Looking about the cardio ward on one of my walks I noticed it was fully occupied by patients of an anglo-celtic background. Or at least it seemed that way to me. Was this co-incidence? Or was there a relationship between heart disease and ethnicity? The best person to answer this question is Sonia Anand, a Canadian epidemiologist. She is attributed with having conducted “the largest study of heart risks worldwide.” Or so the byline to an article entitled ‘Ethnicity, At Its Heart’ by Daniel Grushkin states.
But first, what is ethnicity anyway? Does someone from Poland have the same ethnic background as someone from Pakistan? The answer, clearly, is ‘no.’ According to S. Dindyal, in an article found in The Internet Journal of Third World Medicine. 2004 Volume 1 Number 2 and entitled ‘How Personal Factors, Including Culture And Ethnicity, Affect The Choices And Selection Of Food We Make,’ ethnicity “refers to a social group, which shares certain distinctive features, such as language, culture, physical appearance, religion, values and customs.”
So what was it that Sonia Anand found that was and remains of such interest? As Grushkin explains:-
“In 1997, the epidemiologist and MD at McMaster University found that when South Asians move to Canada, their risk of heart attack mysteriously spikes…Anand theorized that something in their new country is upping their chances for a heart attack.”
And so, with the assistance of “world-renowned cardiologist and epidemiologist Salim Yusuf,” the INTERHEART Study began. It began in 1999 and took five years to complete, included hundreds of researchers around the world and about 30,000 people in communities near and far but the results were worth the effort – and the wait.Grushkin again:
“The study proved that ethnicities worldwide share the same nine risk factors for heart disease. Cholesterol, diabetes, blood pressure, abdominal obesity, smoking, stress, exercise, diet, and alcohol…though some groups were more susceptible to one factor or another (for example, Indians are prone to diabetes and the Chinese more likely to smoke cigarettes), no group showed novel risk factors.”
Anand then found that most risk factors for heart disease are modifiable, that is, behaviour that can be changed has a greater effect on the incidence of heart disease than genetic factors that can’t change.
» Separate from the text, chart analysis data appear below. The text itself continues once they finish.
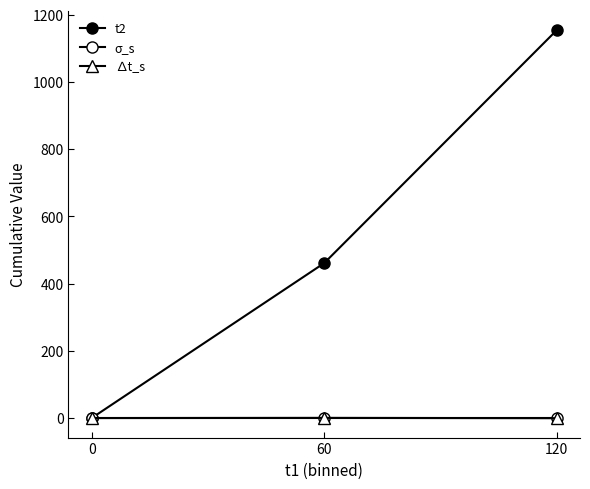

How many lines are shown in the chart?

3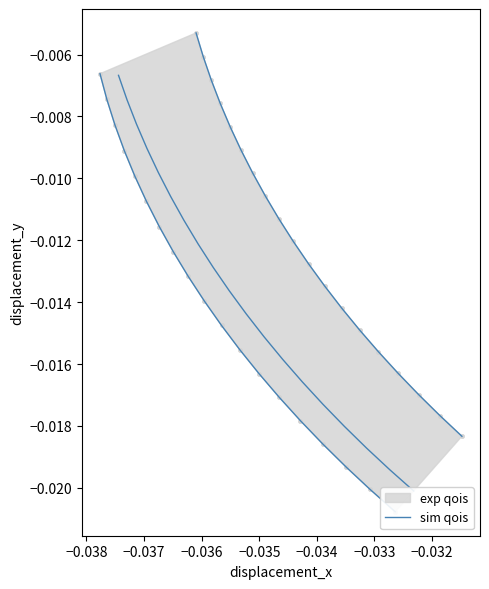

True or false: the data shows -0.0 at 9.

False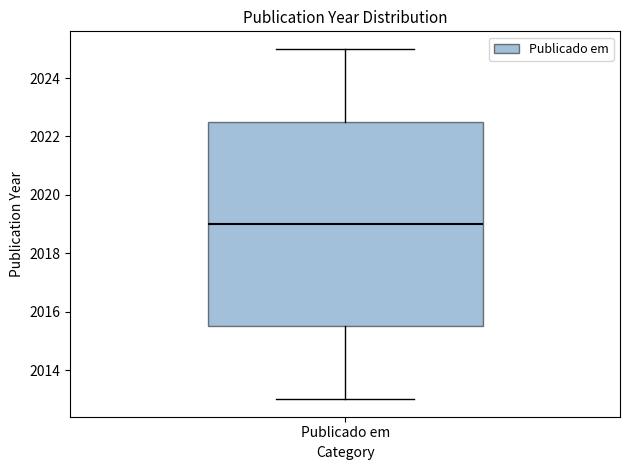

Transcribe this box plot: give where the median line is, the range the box spans, and where the two whiskers end, as read against the y-axis. The values are not printed on the chart, so give them approximately, as read against the axis.

median 2019.0, box 2015.6 to 2022.6, whiskers 2013.0 to 2025.0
Her finding has been supported by another study out of Ontario, Canada, from 2010. In a CBS News item entitled ‘Heart Risks Vary By Ethnicity: Ontario Study,’ it’s reported that “Chinese, South Asians, whites and blacks…show striking differences in their cardiovascular risk factors.”
It goes on to state that “Smoking and obesity were more common in the white population, while the South Asian and black populations of African or Caribbean descent had the highest levels of diabetes and hypertension, the researchers found.” One of the study authors, Maria Chiu, explains:
“The good news for this story is that these are modifiable risk factors…We can certainly take measures and make lifestyle changes that could prevent a large proportion of cardiovascular diseases.”
This certainly backs up Sonia Anand’s findings and supports that old saying we are all aware of that tells us prevention is better than cure.
So when strolling through the corridors of the cardiothoracic wards on the eighth floor of the hospital at which I was soon to be discharged, I could rest assured the high incidence of Anglo-Celtic patients could be attributed to something other than a higher level of heart disease amongst that ethnic grouping. Co-incidence perhaps? Locality of the hospital? Or was my eyesight playing tricks on me?